Бот уже выходил на прямую видимость, и Михеев решил подключиться к его сенсорному комплексу. Переключил реал-комплекс в режим прямого соединения, увидел несущуюся ему навстречу голубоватую траву, вдохнул ее мятно-дождевой запах и… Перед глазами встал черный экран.
– Пилот, для вас аларм-пакет с требованием немедленной распаковки.
«Алконост» говорил сухим служебным голосом, и это неожиданно покоробило Михеева. Хотя он прекрасно знал, что при получении аларм-пакета корабль переключал все доступные резервы на его распаковку и уходил в готовность к аварийному старту.
«Рыбка», значит, возвращается домой. И кому принадлежат странные развалины, он так и не узнает. М-да.
– Распаковывай.
По черному экрану побежали зеленые буквы:
«Банев – Михееву.
Звездоход, возвращайся немедленно».
– Н-да, – уже вслух сказал Михеев.
Очень в духе начальника Дальней разведки и, по совместительству, службы обеспечения безопасности Сферы разума. Максимум конкретики, минимум информации. Банев не доверял любым видам связи. Говорил, что дело не в недоверии людям, а в желании оградить их от ненужного беспокойства. Но Михеев думал, это говорит в нем та часть, что помнила старый мир. Была тем, старым Баневым, который – боги, когда же это было? – сидел напротив Михеева в пустом утреннем кафе на окраине Москвы и, не веря своим глазам, смотрел на корпуса кораблей Исхода смотрел, и плакал, оттого что дожил.
Михеев не плакал, слишком погано было на душе. В то утро он окончательно осознал, что творил вещи, которым нет места в этом новом мире, открываемом кораблями, и решил уйти. Банев, наоборот, решил остаться. В итоге, оба оказались там, где оказались. И оба не помнили как…
Пришло ускорение. Михеев ощутил его не телом, не чувствами – он сам и был кораблем. Стал в тот момент, когда принял решение уйти. Проклятье, как же он не любил возвращаться в Обитаемый космос. Надо посмотреть по дороге, что успела записать «Рыбка».
* * *
Почему проект системной станции решили назвать «Водолей», уже никто и не помнил. Конечно, можно было послать запрос к Мировому информаторию, но это считалось как-то не комильфо. Один из многих обычаев, сложившихся за века освоения космоса. Даже сам Михеев, который присутствовал при зарождении первой станции, уже точно не помнил, кто и почему решил так назвать проект. Часто говорили, что название идет от созвездия Водолея, якобы в одной из его систем и была выращена первая станция, но Михеев точно помнил, что нет, не там.

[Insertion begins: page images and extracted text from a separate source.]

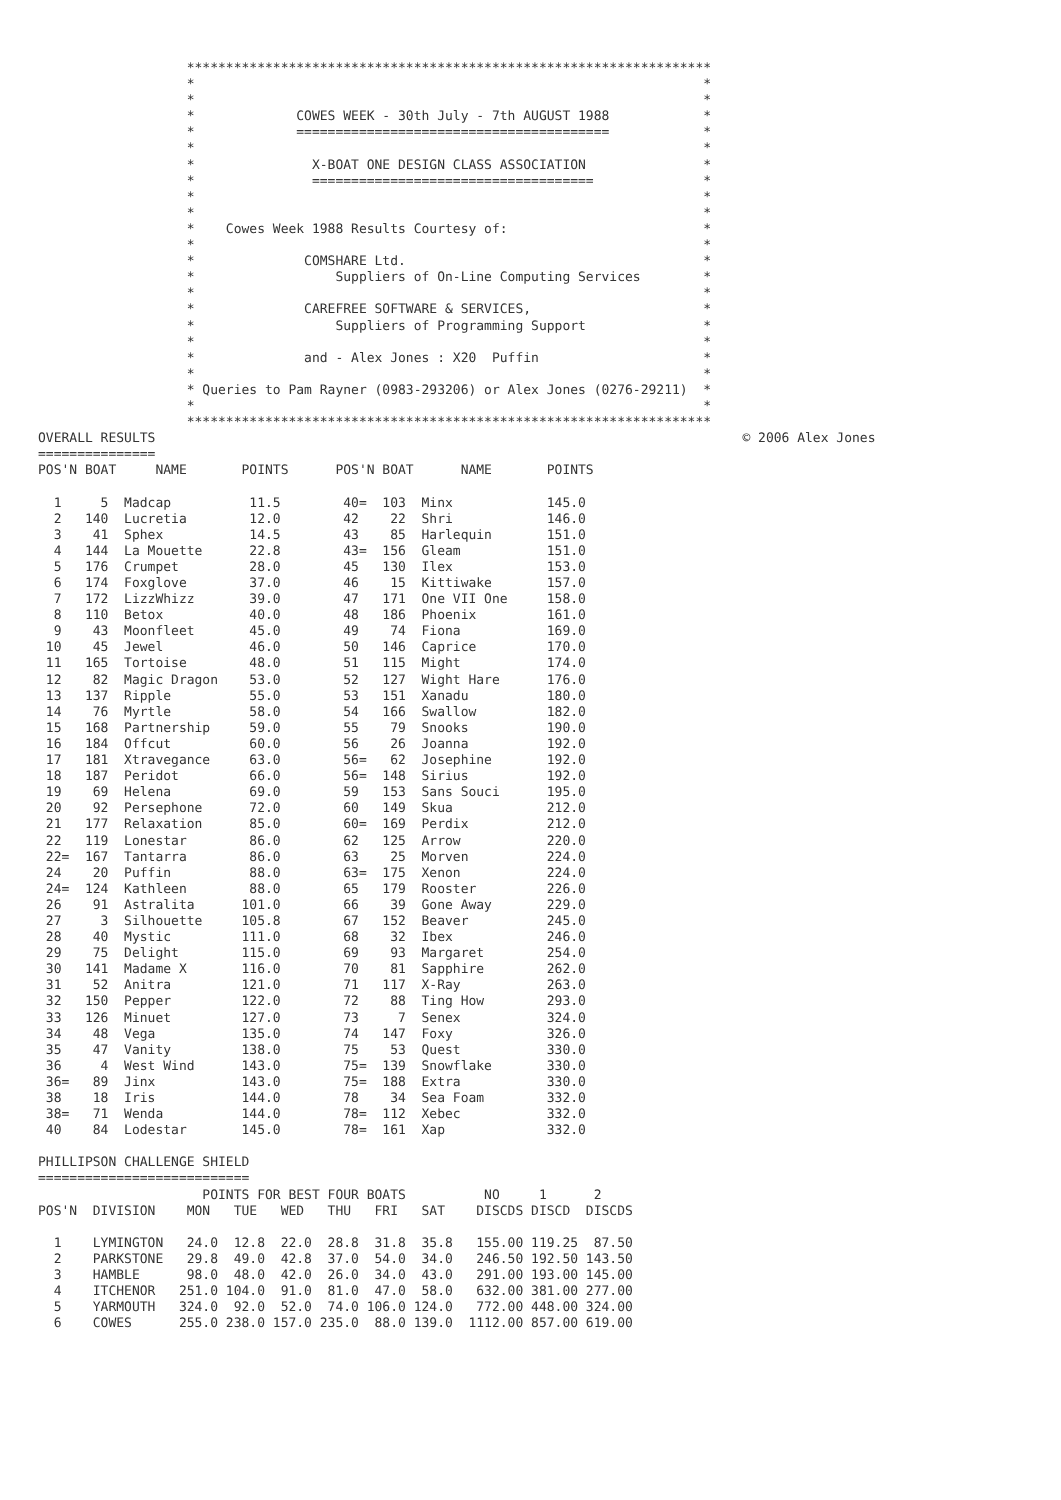*******************************************************************
                   *                                                                 *
                   *                                                                 *
                   *             COWES WEEK - 30th July - 7th AUGUST 1988            *
                   *             ========================================            *
                   *                                                                 *
                   *               X-BOAT ONE DESIGN CLASS ASSOCIATION               *
                   *               ====================================              *
                   *                                                                 *
                   *                                                                 *
                   *    Cowes Week 1988 Results Courtesy of:                         *
                   *                                                                 *
                   *              COMSHARE Ltd.                                      *
                   *                  Suppliers of On-Line Computing Services        *
                   *                                                                 *
                   *              CAREFREE SOFTWARE & SERVICES,                      *
                   *                  Suppliers of Programming Support               *
                   *                                                                 *
                   *              and - Alex Jones : X20  Puffin                     *
                   *                                                                 *
                   * Queries to Pam Rayner (0983-293206) or Alex Jones (0276-29211)  *
                   *                                                                 *
                   *******************************************************************
OVERALL RESULTS                                                                           © 2006 Alex Jones
===============
POS'N BOAT     NAME       POINTS      POS'N BOAT      NAME       POINTS

  1     5  Madcap          11.5        40=  103  Minx            145.0
  2   140  Lucretia        12.0        42    22  Shri            146.0
  3    41  Sphex           14.5        43    85  Harlequin       151.0
  4   144  La Mouette      22.8        43=  156  Gleam           151.0
  5   176  Crumpet         28.0        45   130  Ilex            153.0
  6   174  Foxglove        37.0        46    15  Kittiwake       157.0
  7   172  LizzWhizz       39.0        47   171  One VII One     158.0
  8   110  Betox           40.0        48   186  Phoenix         161.0
  9    43  Moonfleet       45.0        49    74  Fiona           169.0
 10    45  Jewel           46.0        50   146  Caprice         170.0
 11   165  Tortoise        48.0        51   115  Might           174.0
 12    82  Magic Dragon    53.0        52   127  Wight Hare      176.0
 13   137  Ripple          55.0        53   151  Xanadu          180.0
 14    76  Myrtle          58.0        54   166  Swallow         182.0
 15   168  Partnership     59.0        55    79  Snooks          190.0
 16   184  Offcut          60.0        56    26  Joanna          192.0
 17   181  Xtravegance     63.0        56=   62  Josephine       192.0
 18   187  Peridot         66.0        56=  148  Sirius          192.0
 19    69  Helena          69.0        59   153  Sans Souci      195.0
 20    92  Persephone      72.0        60   149  Skua            212.0
 21   177  Relaxation      85.0        60=  169  Perdix          212.0
 22   119  Lonestar        86.0        62   125  Arrow           220.0
 22=  167  Tantarra        86.0        63    25  Morven          224.0
 24    20  Puffin          88.0        63=  175  Xenon           224.0
 24=  124  Kathleen        88.0        65   179  Rooster         226.0
 26    91  Astralita      101.0        66    39  Gone Away       229.0
 27     3  Silhouette     105.8        67   152  Beaver          245.0
 28    40  Mystic         111.0        68    32  Ibex            246.0
 29    75  Delight        115.0        69    93  Margaret        254.0
 30   141  Madame X       116.0        70    81  Sapphire        262.0
 31    52  Anitra         121.0        71   117  X-Ray           263.0
 32   150  Pepper         122.0        72    88  Ting How        293.0
 33   126  Minuet         127.0        73     7  Senex           324.0
 34    48  Vega           135.0        74   147  Foxy            326.0
 35    47  Vanity         138.0        75    53  Quest           330.0
 36     4  West Wind      143.0        75=  139  Snowflake       330.0
 36=   89  Jinx           143.0        75=  188  Extra           330.0
 38    18  Iris           144.0        78    34  Sea Foam        332.0
 38=   71  Wenda          144.0        78=  112  Xebec           332.0
 40    84  Lodestar       145.0        78=  161  Xap             332.0

PHILLIPSON CHALLENGE SHIELD
===========================
                     POINTS FOR BEST FOUR BOATS          NO     1      2
POS'N  DIVISION    MON   TUE   WED   THU   FRI   SAT    DISCDS DISCD  DISCDS

  1    LYMINGTON   24.0  12.8  22.0  28.8  31.8  35.8   155.00 119.25  87.50
  2    PARKSTONE   29.8  49.0  42.8  37.0  54.0  34.0   246.50 192.50 143.50
  3    HAMBLE      98.0  48.0  42.0  26.0  34.0  43.0   291.00 193.00 145.00
  4    ITCHENOR   251.0 104.0  91.0  81.0  47.0  58.0   632.00 381.00 277.00
  5    YARMOUTH   324.0  92.0  52.0  74.0 106.0 124.0   772.00 448.00 324.00
  6    COWES      255.0 238.0 157.0 235.0  88.0 139.0  1112.00 857.00 619.00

Произошло это гораздо ближе к Старой Земле, в системе Альфа Центавра, и сейчас станция, наверное, уже слабо напоминает тот изящный росток, что появился волей человека в центре звездной системы и стал развиваться, выбрасывать ветви, посадочные листья для внутрисистемников, мощные узлы живых помещений, огромные, тут же повернувшиеся к звезде цветки энергоприемников.
В любом случае название прижилось. «Водолей», который делили между собой служба Дальней разведки и «безопасники», был модернизированным – техноселекционеры выли, когда Банев выдал им желаемые характеристики, смотрели на него умоляющими глазами и шепотом спрашивали: «На черта тебе такое?», но Банев на то и Банев, он был неумолим, и «мичуринцы», стеная, сделали то, что ему было надо. Начальник «звездоходов» злопамятным не был, поэтому просто добродушно посмеивался, припоминая безудержную ругань, стоявшую у него в кабинете при зарождении проекта «Водолей».